Rinsing the boat with cups of water – very inconvenient and time-consuming!
How did we and Irie do during our week on the hard? Well, we decided to take it easier than other times and that actually worked. We seem to have gotten more done than ever without losing our moods and being too frustrated. The lack of rain showers helped and we focused on inside and underneath projects on the crappiest day. We spread out the work over time and between us – as usual working as a “well-oiled” team - and realized that a lot can be done when your day starts at 7am and you go to bed at 8pm. More often than not, the work ended around 5pm, with a cocktail on the dock overlooking the lagoon. Yes, we managed to buy a bottle of rum from another cruising couple who left the US not so long ago. J
My favorite boat yard chore: removing the tape after painting
Irie is cleaned, scraped, sanded, washed, painted and waxed. She is stain- and scum-free and “as good as new”. The sail drives underwent the same procedure with different paint and had their seals and thru hulls replaced, and the rudders received new bushings. We were lucky to have another cruiser fix a rip in our jib (which, unfortunately needs replacing) and even managed to bake bread (there is no food on this island) and do laundry. And right now, we are back in the water, relieved about our successful haulout and our shorter project list, and … we are ready to see and enjoy some of these Tuamotus, also called “the dangerous archipelago”!

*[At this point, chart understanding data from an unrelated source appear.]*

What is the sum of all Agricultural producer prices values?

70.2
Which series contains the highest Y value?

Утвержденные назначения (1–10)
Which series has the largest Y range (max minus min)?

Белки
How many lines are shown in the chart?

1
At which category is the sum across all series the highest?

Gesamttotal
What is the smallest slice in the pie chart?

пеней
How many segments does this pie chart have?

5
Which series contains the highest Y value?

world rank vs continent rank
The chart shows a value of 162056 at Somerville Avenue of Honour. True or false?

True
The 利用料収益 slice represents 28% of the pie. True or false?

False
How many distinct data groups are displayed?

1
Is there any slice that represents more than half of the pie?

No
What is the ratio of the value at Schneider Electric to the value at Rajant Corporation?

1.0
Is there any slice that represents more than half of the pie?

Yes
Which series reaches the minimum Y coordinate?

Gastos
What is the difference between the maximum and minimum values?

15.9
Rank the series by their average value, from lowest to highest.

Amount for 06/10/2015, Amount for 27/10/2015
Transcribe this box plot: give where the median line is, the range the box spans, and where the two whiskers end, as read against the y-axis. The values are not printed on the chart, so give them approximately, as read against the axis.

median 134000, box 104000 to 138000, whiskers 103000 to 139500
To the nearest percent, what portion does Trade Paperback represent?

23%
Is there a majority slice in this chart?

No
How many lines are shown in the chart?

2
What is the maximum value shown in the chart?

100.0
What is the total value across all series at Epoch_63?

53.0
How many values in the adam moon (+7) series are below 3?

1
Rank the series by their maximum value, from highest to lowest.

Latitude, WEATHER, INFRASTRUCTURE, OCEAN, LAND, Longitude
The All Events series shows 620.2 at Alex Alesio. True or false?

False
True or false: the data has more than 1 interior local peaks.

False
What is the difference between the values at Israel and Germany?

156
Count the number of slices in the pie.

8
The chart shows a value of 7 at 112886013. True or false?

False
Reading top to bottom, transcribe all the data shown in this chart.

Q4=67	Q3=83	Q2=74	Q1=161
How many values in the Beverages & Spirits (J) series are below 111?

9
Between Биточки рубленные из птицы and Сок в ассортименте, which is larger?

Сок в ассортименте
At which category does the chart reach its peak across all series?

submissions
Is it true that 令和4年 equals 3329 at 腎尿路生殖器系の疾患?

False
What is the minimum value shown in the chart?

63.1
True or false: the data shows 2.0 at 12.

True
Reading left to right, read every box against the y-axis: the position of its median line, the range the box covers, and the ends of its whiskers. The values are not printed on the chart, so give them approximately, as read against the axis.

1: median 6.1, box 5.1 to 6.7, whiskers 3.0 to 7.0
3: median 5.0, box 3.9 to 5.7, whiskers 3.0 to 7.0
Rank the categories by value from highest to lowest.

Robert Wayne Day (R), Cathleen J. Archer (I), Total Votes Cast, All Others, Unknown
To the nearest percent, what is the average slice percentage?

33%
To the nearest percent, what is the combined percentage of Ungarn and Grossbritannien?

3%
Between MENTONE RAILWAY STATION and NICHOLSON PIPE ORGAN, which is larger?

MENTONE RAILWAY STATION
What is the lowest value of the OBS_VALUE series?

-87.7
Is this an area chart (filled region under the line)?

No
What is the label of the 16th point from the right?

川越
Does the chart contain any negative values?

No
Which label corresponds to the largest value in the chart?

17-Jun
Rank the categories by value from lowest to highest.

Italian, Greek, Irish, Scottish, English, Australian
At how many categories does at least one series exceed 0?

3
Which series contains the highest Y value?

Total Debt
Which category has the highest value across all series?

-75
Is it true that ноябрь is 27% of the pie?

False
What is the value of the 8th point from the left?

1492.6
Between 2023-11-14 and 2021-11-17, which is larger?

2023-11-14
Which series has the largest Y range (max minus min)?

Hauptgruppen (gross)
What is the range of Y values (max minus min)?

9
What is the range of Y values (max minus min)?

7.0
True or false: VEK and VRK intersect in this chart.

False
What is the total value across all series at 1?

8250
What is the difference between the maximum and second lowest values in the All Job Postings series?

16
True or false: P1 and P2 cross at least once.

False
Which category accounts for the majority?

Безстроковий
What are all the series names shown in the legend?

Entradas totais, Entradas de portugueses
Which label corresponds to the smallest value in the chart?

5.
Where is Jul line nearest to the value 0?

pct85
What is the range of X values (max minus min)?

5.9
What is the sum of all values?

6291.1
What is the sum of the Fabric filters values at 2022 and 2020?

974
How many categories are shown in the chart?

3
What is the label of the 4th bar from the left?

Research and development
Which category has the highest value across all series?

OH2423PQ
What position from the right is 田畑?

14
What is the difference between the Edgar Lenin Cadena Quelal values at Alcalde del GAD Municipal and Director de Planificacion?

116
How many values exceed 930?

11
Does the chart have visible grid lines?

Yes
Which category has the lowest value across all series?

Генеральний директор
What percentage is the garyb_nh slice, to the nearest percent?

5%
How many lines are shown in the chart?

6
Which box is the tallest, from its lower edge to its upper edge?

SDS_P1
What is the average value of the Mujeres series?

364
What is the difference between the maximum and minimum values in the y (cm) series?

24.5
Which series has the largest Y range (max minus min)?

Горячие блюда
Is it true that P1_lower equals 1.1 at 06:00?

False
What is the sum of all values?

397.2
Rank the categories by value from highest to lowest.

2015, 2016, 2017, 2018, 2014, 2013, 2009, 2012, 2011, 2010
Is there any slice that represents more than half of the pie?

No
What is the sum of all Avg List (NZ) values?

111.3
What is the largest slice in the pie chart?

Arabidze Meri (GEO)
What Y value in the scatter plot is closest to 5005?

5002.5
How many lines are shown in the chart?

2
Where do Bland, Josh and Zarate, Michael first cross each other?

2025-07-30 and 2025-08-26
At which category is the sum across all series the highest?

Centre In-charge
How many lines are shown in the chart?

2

Getting “settled” close to shore before getting on the trailer
Irie getting pulled out of the water by the tractor
Being moved to “our shady spot”
Hermit crabs abound – we have never seen or avoided stepping on so many of them (especially at night)!
The “cocktail pier” during nice and mellow weather
Anaho keeping us company and being cute next to one of our rudders
Nini shoveling the coral to clear the boat ramp
As good as new and almost ready… And very pretty! J
Rudders back in place. Now we are ready to splash (launch)!